Fri, 13 Mar 2009

Valid Uses of Macros

So, C has a preprocessor, and it can be used for evil: particularly function-style macros (#define func(arg)) are generally considered suspect. Old-timers used to insist all macros were SHOUTED, but it can make innocent (but macro-heavy) code damn ugly.

Remember, it's only a problem when it's Easy to Misuse, and if you've written something that's easy to misuse, maybe a rethink is better than an ALL CAPS warning.

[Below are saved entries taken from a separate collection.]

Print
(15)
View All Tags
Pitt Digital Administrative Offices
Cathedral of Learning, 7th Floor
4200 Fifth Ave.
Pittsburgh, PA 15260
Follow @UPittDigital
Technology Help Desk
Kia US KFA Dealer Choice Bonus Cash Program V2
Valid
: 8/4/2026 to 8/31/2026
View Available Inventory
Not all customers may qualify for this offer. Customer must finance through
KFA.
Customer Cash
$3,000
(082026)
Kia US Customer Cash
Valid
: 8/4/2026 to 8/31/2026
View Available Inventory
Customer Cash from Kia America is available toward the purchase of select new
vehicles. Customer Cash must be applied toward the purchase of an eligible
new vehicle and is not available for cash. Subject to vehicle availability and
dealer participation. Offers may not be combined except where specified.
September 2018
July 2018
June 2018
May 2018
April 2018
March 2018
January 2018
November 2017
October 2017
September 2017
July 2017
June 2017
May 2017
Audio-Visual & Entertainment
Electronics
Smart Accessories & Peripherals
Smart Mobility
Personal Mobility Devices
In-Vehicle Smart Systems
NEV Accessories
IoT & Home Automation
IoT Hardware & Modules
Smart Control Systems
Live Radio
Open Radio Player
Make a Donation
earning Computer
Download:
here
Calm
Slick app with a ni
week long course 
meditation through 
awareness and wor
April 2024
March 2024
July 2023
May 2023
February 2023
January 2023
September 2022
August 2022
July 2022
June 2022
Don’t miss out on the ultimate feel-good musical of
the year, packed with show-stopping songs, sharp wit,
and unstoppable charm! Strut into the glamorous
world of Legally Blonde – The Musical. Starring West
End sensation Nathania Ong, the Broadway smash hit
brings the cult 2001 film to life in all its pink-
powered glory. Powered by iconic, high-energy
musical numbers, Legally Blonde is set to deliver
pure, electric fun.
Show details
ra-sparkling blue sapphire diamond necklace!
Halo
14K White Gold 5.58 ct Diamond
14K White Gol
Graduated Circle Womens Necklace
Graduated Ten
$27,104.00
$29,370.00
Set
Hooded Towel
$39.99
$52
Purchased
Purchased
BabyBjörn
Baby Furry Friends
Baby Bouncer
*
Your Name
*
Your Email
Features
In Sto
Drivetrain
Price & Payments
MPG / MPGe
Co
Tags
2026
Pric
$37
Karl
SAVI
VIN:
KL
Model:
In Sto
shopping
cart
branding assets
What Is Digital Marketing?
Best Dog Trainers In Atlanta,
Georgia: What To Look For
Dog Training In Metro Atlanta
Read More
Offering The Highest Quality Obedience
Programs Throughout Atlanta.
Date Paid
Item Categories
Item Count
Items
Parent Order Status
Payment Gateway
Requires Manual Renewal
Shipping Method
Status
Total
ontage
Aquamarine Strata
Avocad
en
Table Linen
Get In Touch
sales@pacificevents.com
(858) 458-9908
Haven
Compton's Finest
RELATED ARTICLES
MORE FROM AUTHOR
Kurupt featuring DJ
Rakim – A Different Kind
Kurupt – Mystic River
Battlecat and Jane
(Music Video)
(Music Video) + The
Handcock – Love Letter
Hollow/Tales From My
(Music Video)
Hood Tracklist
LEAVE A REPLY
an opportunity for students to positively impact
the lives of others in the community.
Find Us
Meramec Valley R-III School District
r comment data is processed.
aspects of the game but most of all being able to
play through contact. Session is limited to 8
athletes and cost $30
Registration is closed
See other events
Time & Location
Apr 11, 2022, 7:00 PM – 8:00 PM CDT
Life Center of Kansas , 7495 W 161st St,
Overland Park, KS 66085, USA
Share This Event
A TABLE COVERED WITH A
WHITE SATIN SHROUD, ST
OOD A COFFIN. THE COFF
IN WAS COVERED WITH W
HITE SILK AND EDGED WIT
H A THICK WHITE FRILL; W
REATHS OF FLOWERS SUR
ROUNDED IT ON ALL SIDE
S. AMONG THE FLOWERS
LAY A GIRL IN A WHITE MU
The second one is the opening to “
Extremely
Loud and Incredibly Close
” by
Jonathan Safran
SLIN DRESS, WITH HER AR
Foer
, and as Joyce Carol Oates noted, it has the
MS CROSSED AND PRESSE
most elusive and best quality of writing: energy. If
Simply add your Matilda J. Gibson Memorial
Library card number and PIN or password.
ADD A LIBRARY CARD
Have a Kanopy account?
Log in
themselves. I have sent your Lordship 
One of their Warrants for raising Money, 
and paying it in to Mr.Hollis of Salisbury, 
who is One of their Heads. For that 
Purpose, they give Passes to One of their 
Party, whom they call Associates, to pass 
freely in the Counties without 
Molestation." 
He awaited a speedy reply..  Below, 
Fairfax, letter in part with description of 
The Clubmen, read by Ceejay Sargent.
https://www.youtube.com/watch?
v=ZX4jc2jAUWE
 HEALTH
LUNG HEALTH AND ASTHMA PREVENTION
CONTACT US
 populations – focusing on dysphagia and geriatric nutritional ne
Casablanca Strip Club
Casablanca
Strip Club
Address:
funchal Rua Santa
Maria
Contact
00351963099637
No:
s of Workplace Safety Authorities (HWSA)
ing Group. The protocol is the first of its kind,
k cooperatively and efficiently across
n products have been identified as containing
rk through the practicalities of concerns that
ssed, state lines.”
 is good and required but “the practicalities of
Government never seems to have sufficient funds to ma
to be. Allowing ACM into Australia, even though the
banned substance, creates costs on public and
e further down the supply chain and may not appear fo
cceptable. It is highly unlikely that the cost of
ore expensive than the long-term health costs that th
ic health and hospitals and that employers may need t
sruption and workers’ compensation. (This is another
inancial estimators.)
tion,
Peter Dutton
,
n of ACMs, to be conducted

There is one genuine and unescapable use for macros:

Macros which deal with types, or take any type
The classic here is
#define new(type) ((type *)malloc(sizeof(type)))
But consider also the Linux kernel's min() implementation:
 #define min(x,y) ({ \
	typeof(x) _x = (x);	\
	typeof(y) _y = (y);	\
	(void) (&_x == &_y);		\
	_x < _y ? _x : _y; })
which uses two GCC extensions to produce a warning if x and y are not exactly the same type.

And there are several justifiable but more arguable cases:

Const-correct wrappers
If you need to wrap a struct member access, it's annoying to do it as an inline function. To be general a function needs to take a const pointer argument, then cast away the const (see strchr). Const exists for a reason, and stealing it from your callers is a bad idea. A macro
#define tsk_foo(tsk) ((tsk)->foo)
maintains const correctness, at the slight cost of type safety (you could hand anything with a foo member there, though it's unlikely to cause problems and can be fixed with a more complex macro.
Debugging macros
Generally just add __FILE__ and __LINE__ to a function call. The non-debug versions are generally real functions.
Genuinely fancy tricks
There's no good way around a macro for things like ARRAY_SIZE and BUILD_BUG_ON (these taken from CCAN):
#define ARRAY_SIZE(arr) (sizeof(arr) / sizeof((arr)[0]) + _array_size_chk(arr))
#define BUILD_ASSERT(cond) do { (void) sizeof(char [1 - 2*!(cond)]); } while(0)

More questionable still:

Macros which declare things
This is for things which need initialization, eg. LIST_HEAD in the kernel (or ccan/list) expects an "empty" list to be pointing to itself. While this is convenient, nothing else in C self-initializes so it's arguably better to provide an "EMPTY_LIST(name)" macro. You get a nice crash if you forget (except on stack vars).

Macros which iterate
list_for_each() (ccan/list.h version of the kernel's list_for_each_entry):
#define list_for_each(h, i, member)					\
	for (i = container_of_var(debug_list(h)->n.next, i, member);	\
	     &i->member != &(h)->n;					\
	     i = container_of_var(i->member.next, i, member))
It's less explicit, but much shorter than having three macros and using them to loop:
for (i = list_start(&list, member); i != list_end(&list, member); i = list_next(&list, member, i))
If we sacrifice a little efficiency for convenience, we can make list_start() and list_next() evaluate to NULL at the end of the list, and I prefer it over the list_for_each() macro:
 for (i = list_start(&list, member); i; i = list_next(&list, member, i))
Of course, it wouldn't be a complete post on macros without mentioning things you should never do:
Modify your arguments.
C coders don't expect magic changes to parameters. From kernel.h:
#define swap(a, b) \
	do { typeof(a) __tmp = (a); (a) = (b); (b) = __tmp; } while (0)
Embed control statements to places outside the macro.
Putting 'return' in macros is only ok if the macro is called, say, COMPLAIN_AND_RETURN. And then it's probably still a bad idea.

The classics: use too few brackets, or allow multi-evaluation.
The former is unforgivable; it cost be 1/2 a day of my life once when I was younger and using another coder's RAD2DEG() macro. The latter can be avoided with gcc extensions (see min() above), or sometimes using sizeof().